Der Gruppenumsatz mit Bruttoprämien, Policengebühren, Beiträgen mit Anlagecharakter und Managementgebühren erhöhte sich um 6,6% auf 73,1 Mrd USD. In der Schadenversicherung wuchsen die Prämieneinnahmen um 3% auf 35,6 Mrd und die Combined Ratio verbesserte sich leicht auf 98,4% nach 98,9% im Vorjahr. In der Lebensparte Global Life wuchs das Geschäftsvolumen um 9% auf 30,3 Mrd.

Positiver Blick in die Zukunft

Das Eigenkapital erhöhte sich um 10% auf 34,5 Mrd, womit sich zum BOP eine Rendite von 9,3% (10,2%) errechnet. Der Quotient zum Swiss Solvency Tests (SST) lag per Jahresende gegenüber dem September-Wert bei unverändert 178%. Bei den Kapitalanlagen verbesserte sich die Gesamtanlagerendite deutlich auf 7,0% von zuvor 5,3%.

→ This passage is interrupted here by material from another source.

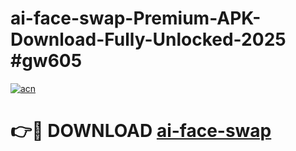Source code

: # ai-face-swap-Premium-APK-Download-Fully-Unlocked-2025 #gw605

[![acn](https://github.com/user-attachments/assets/0f9c940e-d8b0-45ae-aac7-cd30a18b3e1c)](https://app.mediaupload.pro?title=ai-face-swap&ref=07M)

# 👉🔴 DOWNLOAD [ai-face-swap](https://app.mediaupload.pro?title=ai-face-swap&ref=07M)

An der eingeschlagenen Strategie, das Geschäft in Wachstumsmärkten auszudehnen und verlässliche Leistungen in gesättigten Märkten zu erbringen, will der Versicherer festhalten. "Unsere starke zugrunde liegende Rentabilität stellt sicher, dass wir 2013 weiterhin Mehrwert für unsere Kunden, Mitarbeitenden und Aktionäre schaffen werden", so Senn mit Blick in die Zukunft.